Size queries for MVTs, split out from D53137.
Contains a fix for FindMemType to avoid using scalable vector types to contain non-scalable types.
Nit-picky: would it make sense to add an explicit !scalable assert to all these functions?
I see that this particular function is guarded by the asserts in getSizeInBits() and getExtendedSizeInBits(), but there's really no guarantee that future modifications will preserve this behavior.
To be clear, I don't feel strongly about this. Just thinking aloud...
I think that was a copy-paste from elsewhere. Will revert.
LT seems to be used with filtered min/max functions below and will only operate on either only vector or only scalar MVTs, so never compares between them.
LE is then explicitly used to remove MVTs from Typesets that may have mixed scalar and vector MVTs, so needs to avoid comparing them.
I'll try reworking them with std::tie.
Should this be more explicit here?
const TypeSize &Size = Other.second.getSizeInBits(); if (Size.isScalable()) ScalableBytes += Other.first * Size.getScalableSize() / 8; else Bytes += Other.first * Size.getFixedSize() /8;
(Note that this also assumes adding a getScalableSize() to TypeSize)
Is this a good argument to add an interface for isKnownGreater and isKnownGreaterOrEqual (vis-a-vis isKnownSmaller/IsKnownSmallerOrEqual) to TypeSize as suggested in https://reviews.llvm.org/D53137#1621351 ?
I also changed the SelectionDAGBuilder code for masked loads/stores/gathers/scatters to use the known min size when creating a MachineMemoryOperand, since MMO isn't aware of scalable types yet. I've left TODOs as reminders.
After thinking about it for a bit, I don't think so.
isKnownSmaller would return false for v8f32 vs. nxv4f32, and we would then proceed with a direct comparison of scalable and non-scalable type sizes, which will assert. Using that as the only comparison would also ignore the different ordering in this function, where a v4f32 would be considered less than an i64 since the scalar size is compared first.
It's possible that a different canonical ordering would work as well, but I'm not sure how many places in CodeGenDAGPatterns assume things about the order. Using the std::tie comparisons changes things slightly as it is, as noted below.
I've reworked them to use std::tie, which meant I had to make the size query methods return const TypeSize. Everything still seems to work (make check-all, plus an LNT run).
I don't think the std::tie comparisons are strictly equivalent to what was there before -- if A.getScalarSizeInBits() is greater than B.getScalarSizeInBits() in LT then I think the std::tie comparison would return false immediately instead of progressing to the second comparison as the previous code would.
Regarding the change to return const, I'm not convinced that's a good idea (we actually have a clang-tidy check that warns about that). I think it would be better to either name those temporaries or use std::make_tuple instead of std::tie (whichever you prefer).

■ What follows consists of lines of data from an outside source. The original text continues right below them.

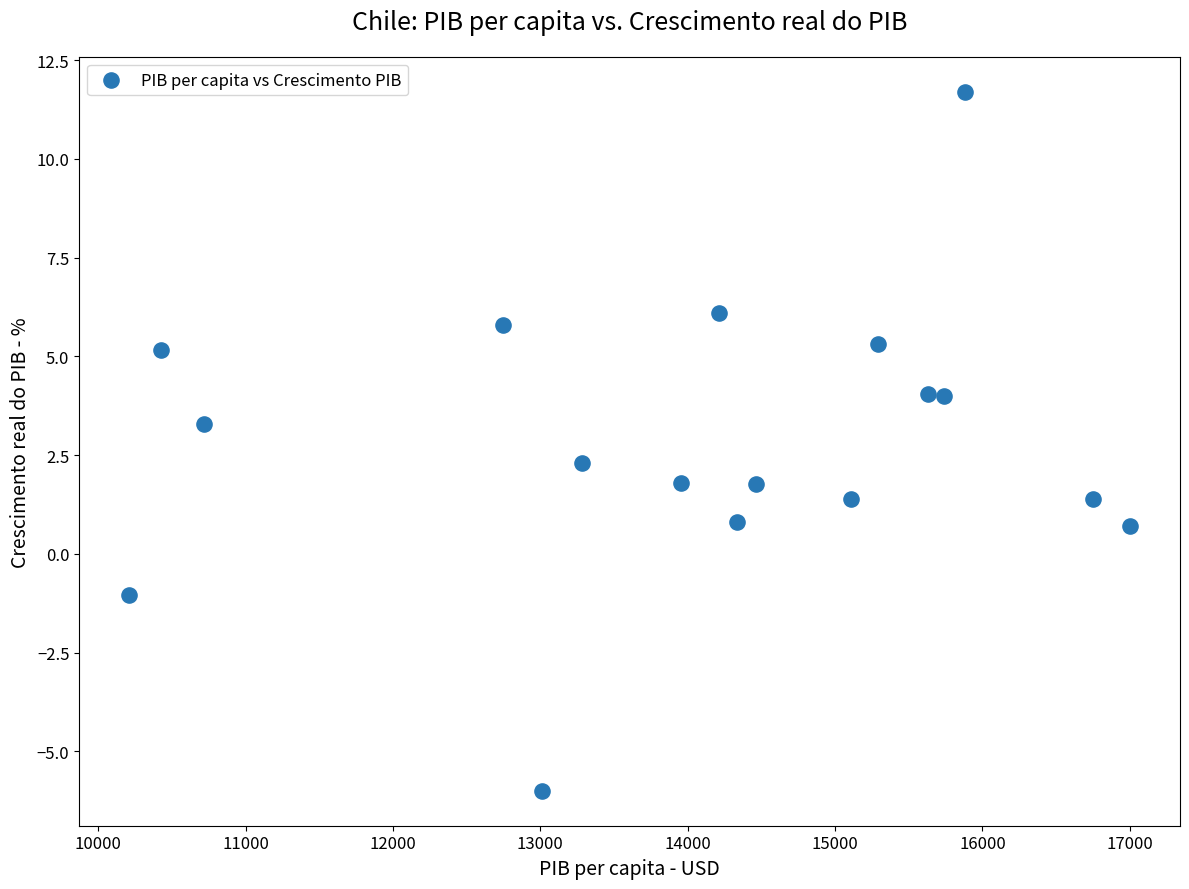

What is the range of Y values (max minus min)?

17.7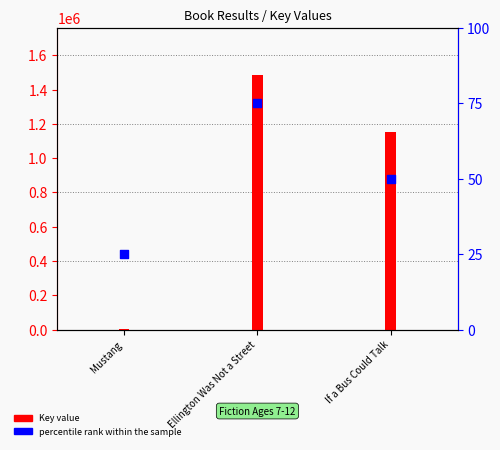

Which series contains the lowest Y value?

percentile rank within the sample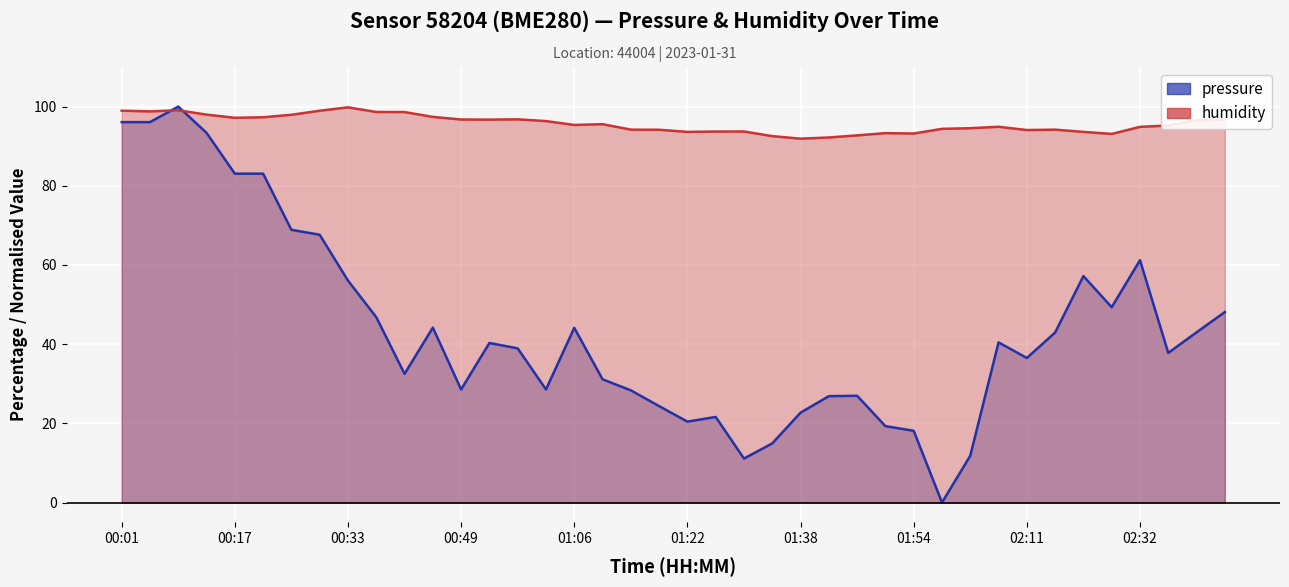

What position from the right is 22?

18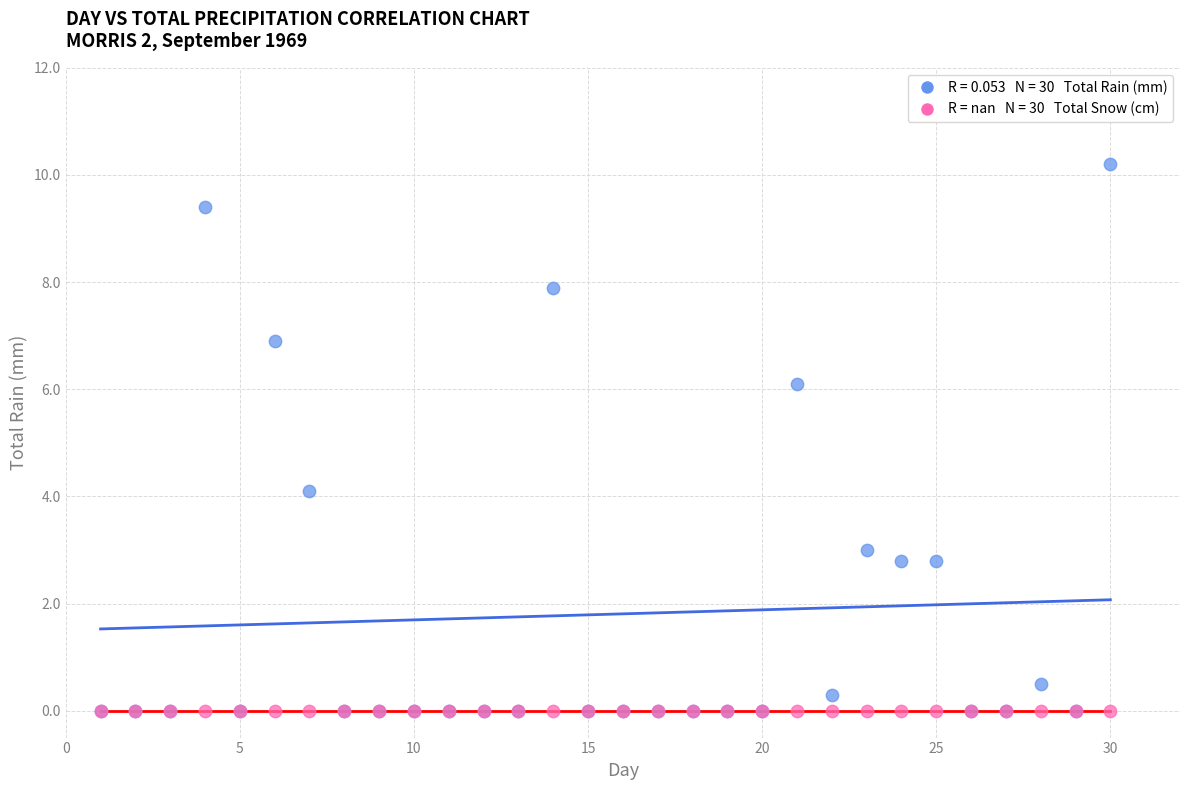

Across all series, what Y value is closest to 5?

4.1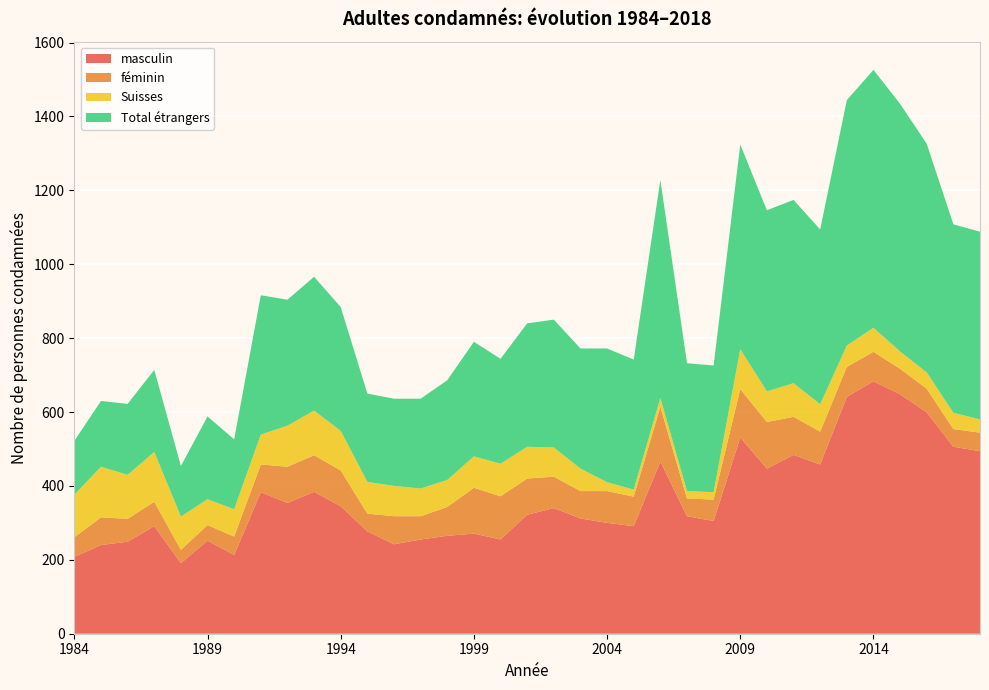

Reading left to right, list all the values displayed in this chart.

masculin: 1984=208	1985=240	1986=249	1987=291	1988=191	1989=252	1990=213	1991=383	1992=354	1993=384	1994=345	1995=277	1996=242	1997=255	1998=265	1999=271	2000=255	2001=322	2002=340	2003=312	2004=300	2005=291	2006=466	2007=318	2008=305	2009=531	2010=447	2011=484	2012=458	2013=641	2014=683	2015=648	2016=599	2017=506	2018=494
féminin: 1984=53	1985=75	1986=62	1987=66	1988=36	1989=42	1990=50	1991=75	1992=98	1993=99	1994=97	1995=48	1996=76	1997=63	1998=78	1999=124	2000=117	2001=98	2002=85	2003=74	2004=86	2005=80	2006=148	2007=48	2008=58	2009=131	2010=126	2011=103	2012=89	2013=81	2014=80	2015=69	2016=64	2017=48	2018=50
Suisses: 1984=115	1985=137	1986=119	1987=135	1988=90	1989=70	1990=74	1991=81	1992=111	1993=121	1994=107	1995=86	1996=82	1997=75	1998=73	1999=85	2000=88	2001=86	2002=79	2003=61	2004=24	2005=19	2006=24	2007=20	2008=20	2009=108	2010=83	2011=91	2012=74	2013=58	2014=65	2015=47	2016=44	2017=44	2018=36
Total étrangers: 1984=146	1985=178	1986=192	1987=222	1988=137	1989=224	1990=189	1991=377	1992=341	1993=362	1994=335	1995=239	1996=236	1997=243	1998=270	1999=310	2000=284	2001=334	2002=346	2003=325	2004=362	2005=352	2006=590	2007=346	2008=343	2009=554	2010=490	2011=496	2012=473	2013=664	2014=698	2015=670	2016=619	2017=510	2018=508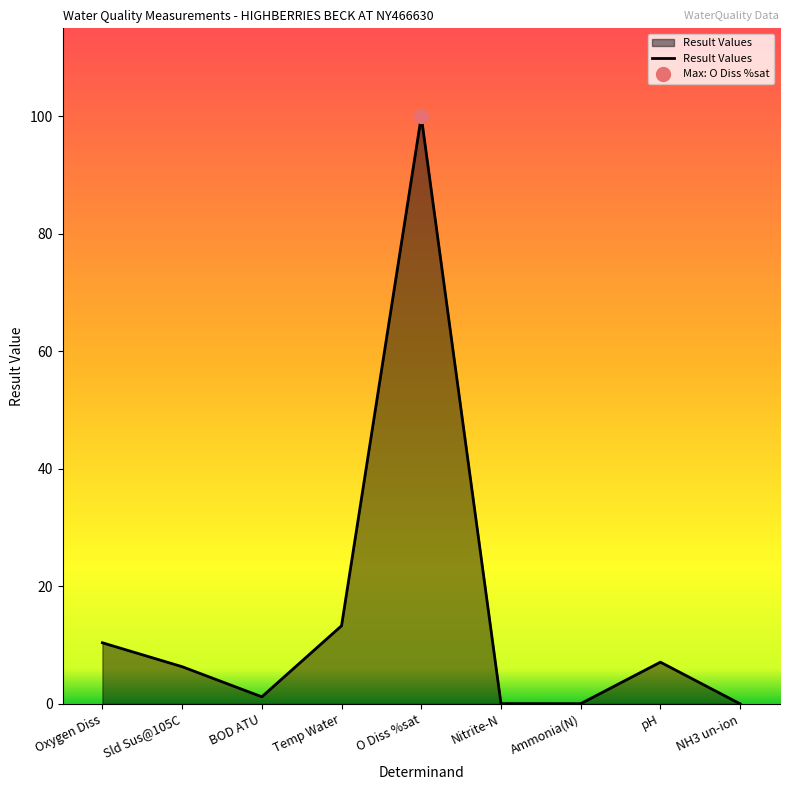

Reading right to left, transcribe all the data shown in this chart.

0.0	7.1	0.0	0.0	100.0	13.3	1.2	6.3	10.4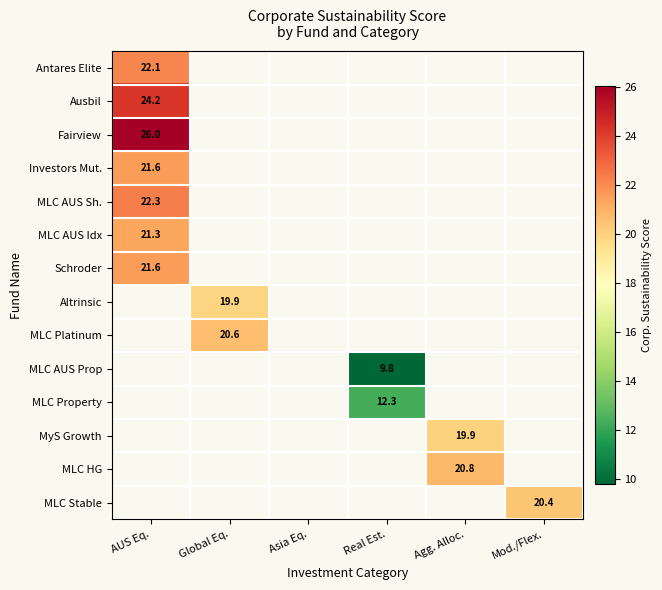

What is the maximum value shown in the chart?

26.0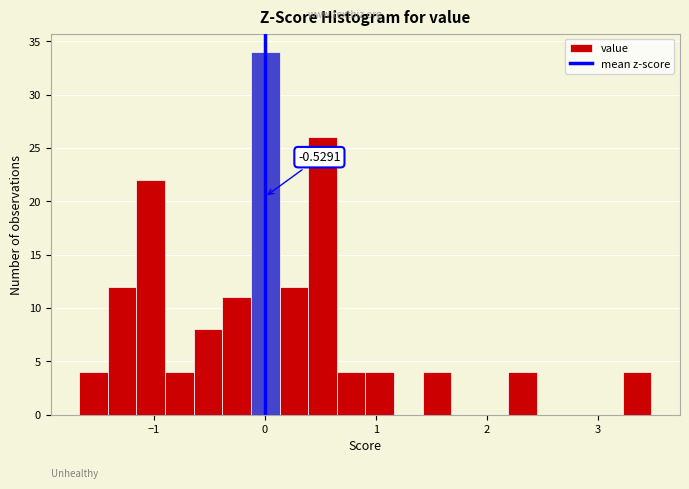

Read against the x-axis, roughly where is the centre of the tallest bar?

0.0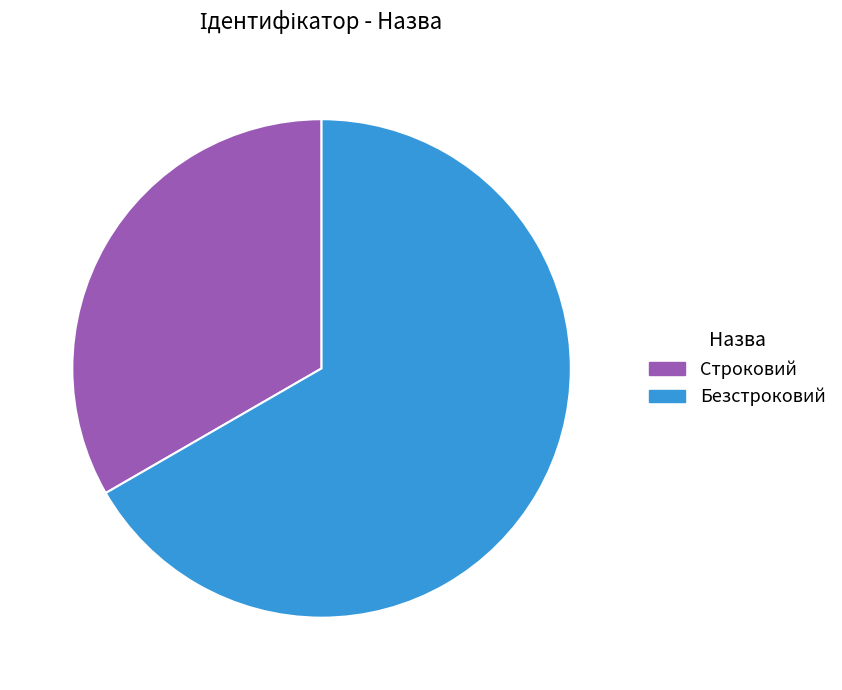

Is it true that Безстроковий is 67% of the pie?

True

Could you be a bit more specific about why you need to cast to signed? It was unsigned in the original code too.
I was actually thinking of including isScalableVector and isVector below in the tie (since bool is an integral type and compares the way you'd expect).
This code was buggy before, but didn't crash as getStoreSizeInBits returned a 32 bit unsigned, vs. the uint64_t we now return as an implicit cast.
For the failing case, LDMemType's size was larger than STMemType's size, so wrapped to a very large uint64_t value. That was then divided by 8 (which unset the top bit due to being an unsigned divide), implicitly cast to an int64_t so that Offset (which was zero) could be subtracted.
The next bit of code multiplies Offset by 8, which wraps for a signed value (which UBSan caught).
It didn't happen for the 32 bit result since the top bits were clear at the time of the implicit cast to int64_t.
I suspect the bug would have been found quickly once cases with a non-zero Offset were implemented, but the code below currently bails out in that case.
Yeah, I thought of that too, but ran into problems when trying to make it const (maybe because bool is a primitive?).
I'll try with make_tuple and see what happens.
I don't see anything else wrong with this. LGTM if you rename the LE predicate.
Ok, this looks a bit better, but I'm still not happy about the state of this code. I'm not going to hold your patch hostage because of this, since it was a problem of the existing code, but LE is a really really misleading name for this predicate. It suggests that it's defining a partial order, which it isn't. If A is a vector and B is a scalar (or the other way around), we get false for both A <= B and B <= A. That never happens for a mathematical A <= B (since that implies that B < A, which means B <= A should return true). OTOH, fixing it to be a proper partial order would make us remove too much. I think the best solution here would be to use a different name for the predicate - SameKindLE maybe?